Он обрушивает на Лэшли нескончаемый поток фактов. Он язвительно разбирает эксперименты самого Лэшли, разоблачает ошибки американца, высмеивает его высокопарное невежество.
«Человек, как и всякое другое тело в природе, подчиняется неизбежным и единым всей природе законам, — говорит Павлов. — И способ его изучения должен быть тот же, что и для остальной природы: изучение его частей, связей между ними, связей с окружающим миром — и, в конце концов, понимание их общей работы и управление ею».
Так говорит великий материалист отщепенцам от науки, жуликам, наряжающим вековые заблуждения и суеверия в нарядные одежды ученых слов.
Он не прекращает борьбы до последнего дыхания.
Каждую среду, ровно в десять часов пятнадцать минут, открываются двери в одной из больших комнат Физиологического института. За длинным столом его уже ждут сотрудники — друзья и боевые соратники.
Старый знакомый Павлова — Шеррингтон — был разоблачен на одной из «сред» как защитник мракобесия, как противник настоящей науки.

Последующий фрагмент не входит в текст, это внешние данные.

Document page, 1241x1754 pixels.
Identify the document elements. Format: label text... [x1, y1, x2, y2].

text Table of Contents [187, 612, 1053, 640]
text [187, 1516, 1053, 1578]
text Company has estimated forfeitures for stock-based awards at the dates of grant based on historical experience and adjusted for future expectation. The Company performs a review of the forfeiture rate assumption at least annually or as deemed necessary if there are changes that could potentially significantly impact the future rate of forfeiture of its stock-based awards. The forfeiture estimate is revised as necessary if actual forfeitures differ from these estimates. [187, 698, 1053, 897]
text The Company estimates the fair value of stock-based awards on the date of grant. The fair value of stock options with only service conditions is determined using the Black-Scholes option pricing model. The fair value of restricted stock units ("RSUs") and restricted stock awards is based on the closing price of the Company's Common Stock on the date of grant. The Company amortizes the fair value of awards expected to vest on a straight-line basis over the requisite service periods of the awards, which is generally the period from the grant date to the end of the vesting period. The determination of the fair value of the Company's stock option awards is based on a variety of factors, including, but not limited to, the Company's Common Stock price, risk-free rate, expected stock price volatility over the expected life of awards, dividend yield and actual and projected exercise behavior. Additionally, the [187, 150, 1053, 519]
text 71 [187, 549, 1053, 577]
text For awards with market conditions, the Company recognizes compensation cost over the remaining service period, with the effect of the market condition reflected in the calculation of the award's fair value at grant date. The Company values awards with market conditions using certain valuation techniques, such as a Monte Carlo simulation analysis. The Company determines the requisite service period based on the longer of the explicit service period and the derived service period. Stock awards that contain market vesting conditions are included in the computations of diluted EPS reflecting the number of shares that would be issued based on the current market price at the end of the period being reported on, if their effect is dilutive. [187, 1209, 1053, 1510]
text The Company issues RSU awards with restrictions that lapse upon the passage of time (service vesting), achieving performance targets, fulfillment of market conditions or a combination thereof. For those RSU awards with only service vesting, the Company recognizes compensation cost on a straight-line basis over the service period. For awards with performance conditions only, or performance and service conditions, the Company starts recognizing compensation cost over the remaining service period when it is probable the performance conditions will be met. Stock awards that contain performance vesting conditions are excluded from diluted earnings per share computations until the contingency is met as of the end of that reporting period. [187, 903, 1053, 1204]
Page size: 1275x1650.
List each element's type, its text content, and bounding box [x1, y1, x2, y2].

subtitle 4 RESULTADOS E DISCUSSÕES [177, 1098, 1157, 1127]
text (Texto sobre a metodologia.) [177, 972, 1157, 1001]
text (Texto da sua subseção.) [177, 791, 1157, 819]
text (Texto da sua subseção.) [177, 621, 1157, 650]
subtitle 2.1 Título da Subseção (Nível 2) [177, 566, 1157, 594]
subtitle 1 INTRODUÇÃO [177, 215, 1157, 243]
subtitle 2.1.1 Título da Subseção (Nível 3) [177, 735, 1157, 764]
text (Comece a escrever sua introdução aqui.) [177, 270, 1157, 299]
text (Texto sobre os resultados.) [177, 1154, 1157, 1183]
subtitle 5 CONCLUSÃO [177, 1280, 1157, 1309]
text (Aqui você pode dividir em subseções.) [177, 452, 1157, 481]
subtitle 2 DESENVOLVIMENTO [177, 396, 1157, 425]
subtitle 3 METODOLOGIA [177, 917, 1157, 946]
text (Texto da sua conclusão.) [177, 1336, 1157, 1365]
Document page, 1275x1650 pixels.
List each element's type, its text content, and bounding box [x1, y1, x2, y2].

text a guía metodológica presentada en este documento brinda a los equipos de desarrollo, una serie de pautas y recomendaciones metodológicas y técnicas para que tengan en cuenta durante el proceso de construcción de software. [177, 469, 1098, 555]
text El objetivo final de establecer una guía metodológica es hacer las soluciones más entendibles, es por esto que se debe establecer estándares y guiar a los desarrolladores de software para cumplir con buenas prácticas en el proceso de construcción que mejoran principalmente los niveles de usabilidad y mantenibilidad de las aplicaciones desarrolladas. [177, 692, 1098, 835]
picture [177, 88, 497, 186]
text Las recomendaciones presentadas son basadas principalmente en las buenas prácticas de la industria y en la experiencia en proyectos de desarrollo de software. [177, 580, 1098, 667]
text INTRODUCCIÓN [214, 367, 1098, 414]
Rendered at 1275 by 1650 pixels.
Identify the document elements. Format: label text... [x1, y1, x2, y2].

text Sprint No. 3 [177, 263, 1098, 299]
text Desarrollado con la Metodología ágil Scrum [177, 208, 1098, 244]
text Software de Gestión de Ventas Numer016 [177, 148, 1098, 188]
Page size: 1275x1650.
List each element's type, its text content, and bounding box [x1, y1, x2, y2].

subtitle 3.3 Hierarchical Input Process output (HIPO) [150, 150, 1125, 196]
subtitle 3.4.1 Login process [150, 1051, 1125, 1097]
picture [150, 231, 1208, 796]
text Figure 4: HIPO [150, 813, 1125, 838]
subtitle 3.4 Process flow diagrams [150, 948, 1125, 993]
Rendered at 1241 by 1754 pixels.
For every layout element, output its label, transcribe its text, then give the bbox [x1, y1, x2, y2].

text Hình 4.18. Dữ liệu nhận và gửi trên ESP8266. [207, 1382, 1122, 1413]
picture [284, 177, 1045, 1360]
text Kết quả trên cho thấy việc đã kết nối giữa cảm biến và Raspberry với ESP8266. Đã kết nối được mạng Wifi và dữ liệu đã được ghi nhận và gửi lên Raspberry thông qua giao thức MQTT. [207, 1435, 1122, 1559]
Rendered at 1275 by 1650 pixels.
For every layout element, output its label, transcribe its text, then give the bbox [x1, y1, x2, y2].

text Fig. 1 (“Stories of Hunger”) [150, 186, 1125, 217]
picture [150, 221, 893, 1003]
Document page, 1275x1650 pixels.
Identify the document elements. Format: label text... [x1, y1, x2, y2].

Никогда бы не пришло Павлову в голову умалять научные заслуги Шеррингтона. Что говорить, ученый был крупный и сделал в физиологии немало. Но измены науке, открытого перехода в лагерь защитников бессмертной души Павлов не мог простить никому.
Разговор о новой книге английского физиолога готовится давно. Еще в прошлую среду Павлов сказал о Шеррингтоне несколько крепких слов.
Книга называется «Мозг и его механизм». Что же, Шеррингтону и карты в руки. Всю жизнь он занимался нервной системой, правда больше нижним отделом мозга, чем верхним. Так к какому же заключению приходит этот ученый?
— Он, оказывается, до сих пор вовсе не уверен, что мозг имеет какое-то отношение к нашему уму. Вы подумайте, — возбуждается Павлов, — человек проел зубы на этом деле, а до сих пор не уверен в отношении мозга к уму! Какое недомыслие! Больше того, он заявляет, что наши знания о нервной системе опасны, они возвращают нас к животному состоянию. И это ученый человек, физиолог! — Он негодующе швыряет книгу на стол. — Каким образом можно выступать против изучения мозга? Зачем такую ерунду печатать?
Он опять берет книгу и сердито ее перелистывает.
— То-то он мне двадцать два года назад в Кембридже говорил, что мои условные рефлексы не будут иметь успеха в Англии, потому что они пахнут материализмом. Очевидно, он говорил о себе. — Павлов качает головой. — В семьдесят лет — и такие явные признаки одряхления! Только так и можно сделаться таким заклятым анимистом.
Это самая ругательная кличка в устах Павлова — анимист (от слова «анима» — душа), защитник бессмертной и нетленной души.
Он презирает людей, допускающих хотя бы ничтожный оттенок сомнения в возможностях познания.
Да, Павлов уверен в том, что ничего непостижимого нет и в самом сложном явлении природы — работе сознания.
Рефлексы — ответы на воздействия внешнего мира, от самых простых до неимоверно сложных. Вот все, что может физиолог обнаружить в работе мозга. И с этого воззрения Павлова не сбить никому. Отражение мира — вот что такое сознание. И что бы ни говорили Павлову об особых свойствах человеческого ума, он твердо стоит на своем. За ним великая правда жизни.
Павлов строит величественное здание новой психологии — науки о сознании, в фундаменте которой лежат незыблемые законы работы больших полушарий головного мозга.
Эта психология — учение о том, как вещество мозга, воспринимая раздражения, идущие из внешнего мира, порождает в ответ высшее проявление жизни — сознание.
В этой психологии нет места никаким свойствам сознания, не связанным с работой мозгового вещества.
Эта психология сливает воедино науку о сознании и науку о работе головного мозга.
Вот почему старая психология, верующая в бессмертную и нетленную душу, идет в атаку против учения Павлова.
Битва начата. Она не прекращается ни на один день. Ожесточенно, яростно, упорно Павлов громит противника, не оставляя камня на камне от его позиций.
Он перетряхивает все их возражения против теории рефлексов, он выворачивает все их нападки на ассоциации, он безжалостно обнажает изнанку их убогих мыслей, открывая главную, скрытую, замаскированную мысль — о двойственной природе человека.
Бессмертие души, населяющей смертное тело, — вот что защищают противники Павлова.